Tunisian police protest ban on joining unions

Interim Prime Minister Beji Caid Sebsi said the ban was effective immediately to "stop any union activity of the security forces given the dangers it represents for the country's security".

Tunisian police protest ban on joining unions

Tunisia banned the security forces from joining unions on Tuesday, prompting hundreds of police to protest against a transitional government that some Tunisians say has betrayed their "Arab Spring" uprising.

Interim Prime Minister Beji Caid Sebsi said the ban was effective immediately to "stop any union activity of the security forces given the dangers it represents for the country's security".

Hundreds of police quickly gathered outside his office in the centre of the capital Tunis, some wearing civilian clothes with armbands saying 'police' and others in uniform. They shouted slogans calling for an end to government corruption.

The protest was the latest against the transitional government, which has been struggling to restore stability since mass protests ousted president Zine Al-Abidine Ben Ali on Jan. 14 after 23 years in power.

Sebsi reiterated that Tunisia's elections to a constitutional assembly to write a new constitution would take place on Oct. 23 after a delay of several months.

"The elections will take place at the fixed deadline, whether some like it or not," he said.

Some political parties have called for a referendum on Oct. 23 on a future political system. Sebsi said such a referendum would need to be discussed with President Fouad Mebazza and political parties first.

Tunisia electrified the Middle East in January when its revolution became the template for uprisings across the region -- especially in Egypt and Libya.

But, whereas Egypt's Hosni Mubarak is facing trial in Cairo and Libya's Muammar Gaddafi is on the run, Ben Ali is in exile in Saudi Arabia and many Tunisians say he and his supporters should have been prosecuted more vigorously.

They suspect some in the interim government of sympathising with him.

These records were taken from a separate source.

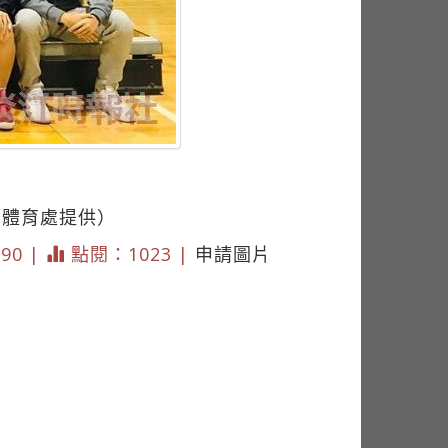
／體育處提供）
890 |
點閱：1023 |
申請圖片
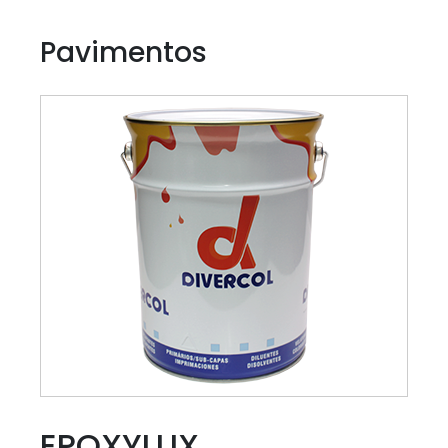
Pavimentos
EPOXYLUX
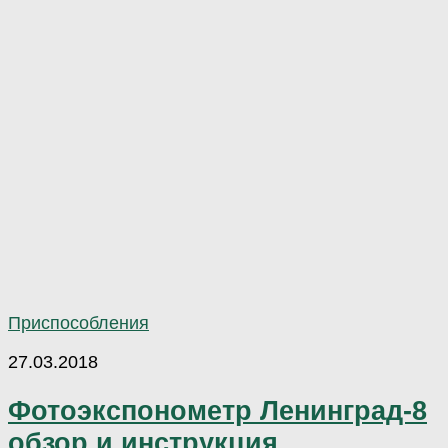
Приспособления
27.03.2018
Фотоэкспонометр Ленинград-8
обзор и инструкция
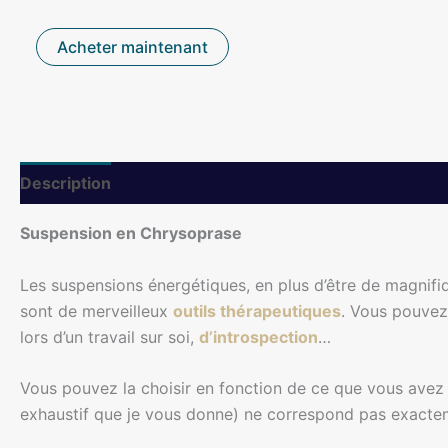
quantité
Acheter maintenant
de
Suspension
énergétique
en
Chrysoprase
Description
Informations complémentaires
Suspension en Chrysoprase
Les suspensions énergétiques, en plus d’être de magnifiq
sont de merveilleux
outils thérapeutiques
. Vous pouvez
lors d’un travail sur soi,
d’introspection
…
Vous pouvez la choisir en fonction de ce que vous avez be
exhaustif que je vous donne) ne correspond pas exactem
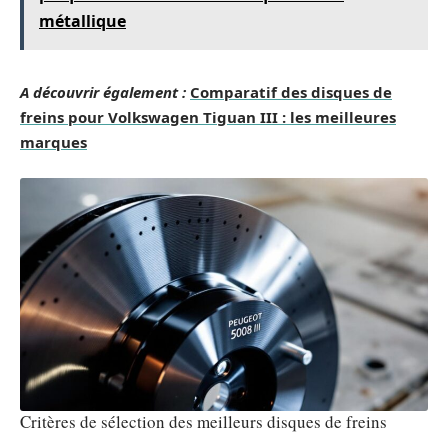
métallique
A découvrir également :
Comparatif des disques de
freins pour Volkswagen Tiguan III : les meilleures
marques
Critères de sélection des meilleurs disques de freins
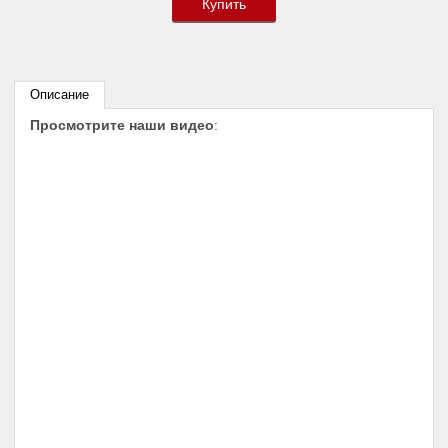
Купить
Описание
Просмотрите наши видео
:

There was an outpouring of anger after the justice minister under Ben Ali was released from jail and a high-profile friend of the ex-president's wife was able to flee to Paris.

Last month, Tunisian security forces used teargas against protesters in the capital demanding the government step down for failing to prosecute supporters of the ousted president. Thousands of people also protested in other towns and cities.